New Hampshire GOP Playing Defense Over Gun Debate

Mar 7, 2018

A screenshot from a new website set up by the New Hampshire Republican Party in response to the gun debate.

It’s not often that a political candidate announces his or her platform, and then is immediately challenged by passionate opponents.

But last week, Democratic gubernatorial candidate Steve Marchand stood on the steps of the Lebanon City Hall taking questions - not from reporters, but passionate gun rights advocates.

The unusual public back and forth went on for nearly an hour. Marchand pitched ideas like universal background checks and banning semi-automatic weapons, and the handful of opponents in the audience would debate him.

The mass shooting in Parkland Florida has brought the country back in the throes of a debate over how to stop gun violence, and it’s playing out in unique ways in New Hampshire’s race for governor. And if the last two weeks are any indication, that debate is likely to remain heated through the November election.

The gun rights advocates who came out to oppose Marchand’s event said they needed to be there to defend their 2nd amendment rights, and they said a conservative radio host named Keith Hanson encouraged listeners to come out.

Hanson’s morning show airs on 99.7 WNTK in the Upper Valley, a station that also broadcasts national conservative hosts like Rush Limbaugh.  

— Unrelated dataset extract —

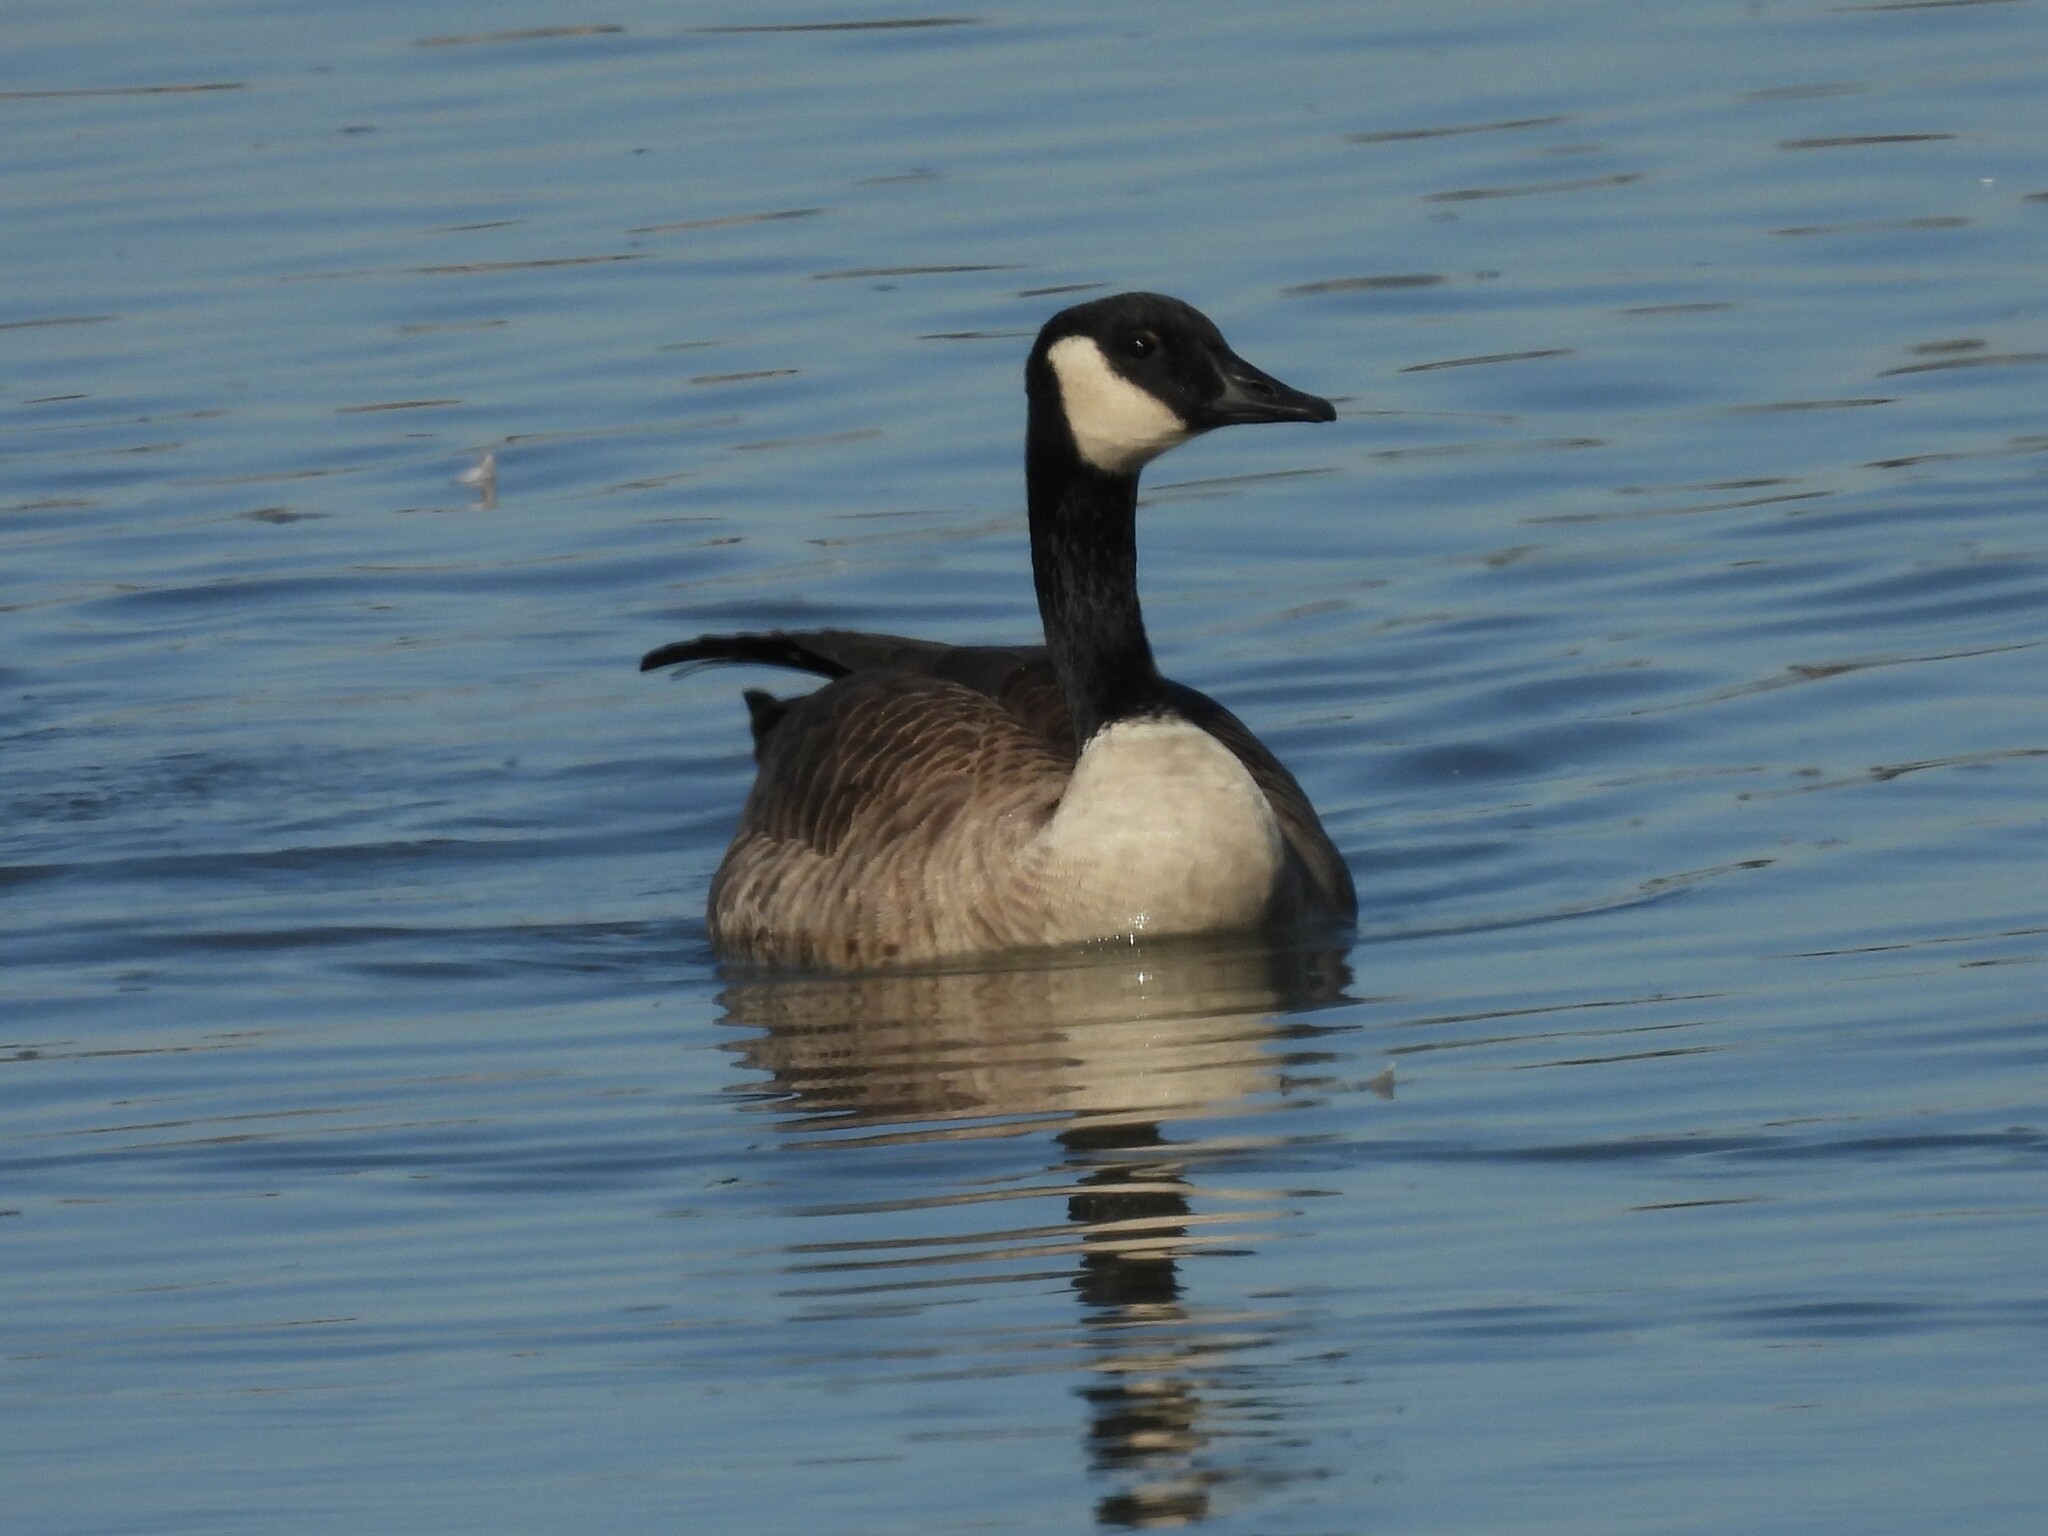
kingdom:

Gun rights advocates responded to the conservative call to protest at a Marchand campaign event in Lebanon last week
Credit Lauren Chooljian / NHPR

And the morning of Marchand’s gun announcement, Hanson told listeners that the New Hampshire Republican Party had called him to encourage people to be a “counter presence” in Lebanon.

“If you think that gun control is not gonna become a major, major talking point of the gubernatorial elections here in NH during the next cycle, you got another thing coming,” Hanson said.

One of his guests that morning was New Hampshire GOP chair Jeanie Forrester, who thanked Hanson for spreading the word about the Democrat’s gun control announcement.

“I appreciate the fact that you've been promoting that counter presence, I think that’s important to have that silent majority show up and show folks that we do support the 2nd Amendment, it is important and we can’t be pushed around."

This all occurred in the span of a few hours last week, and it provides New Hampshire voters with a snapshot of what they can expect from this year’s gubernatorial race: Democrats putting gun control the center of their platform, with the state Republican party eager to fire up their base over the 2nd Amendment.

Another example of this theme came Monday, when the New Hampshire GOP launched a new campaign website called as a response to Marchand’s gun control platform.

The site prominently displays black and white photos of Marchand and former Democratic State Senator Molly Kelly, who is reportedly considering running. It calls on Republicans to organize against “an unnecessary attack on our second amendment rights,” a sentiment displayed in all upper case letters.

“Democrats have decided this is their political moment to take guns away from law-abiding citizens, that’s the wrong approach,” NH GOP spokesman Patrick Hynes said. “We’re gonna be consistent with that message throughout the coming weeks and months.”

Some of this messaging has already popped up in some of Republican Governor Chris Sununu comments about guns, though it’s not as harsh, or intense as the Stop the Gun Grab site. When asked on NHPR’s The Exchange, Sununu eased into the argument by describing an assault weapons ban as a “slippery slope” toward taking away all kinds of weapons.

The New Hampshire Democratic party calls this messaging “fear-mongering,” and they’re quick to point out anytime Republicans at the statehouse vote against gun control members.

Marchand plans to take his gun control platform on the road again -- he was in Keene earlier this week and he’ll head to Dover on Friday afternoon. And he also called into conservative Keith Hanson’s radio show to talk about guns, and Hanson left an open invitation for a point by point debate in a future program.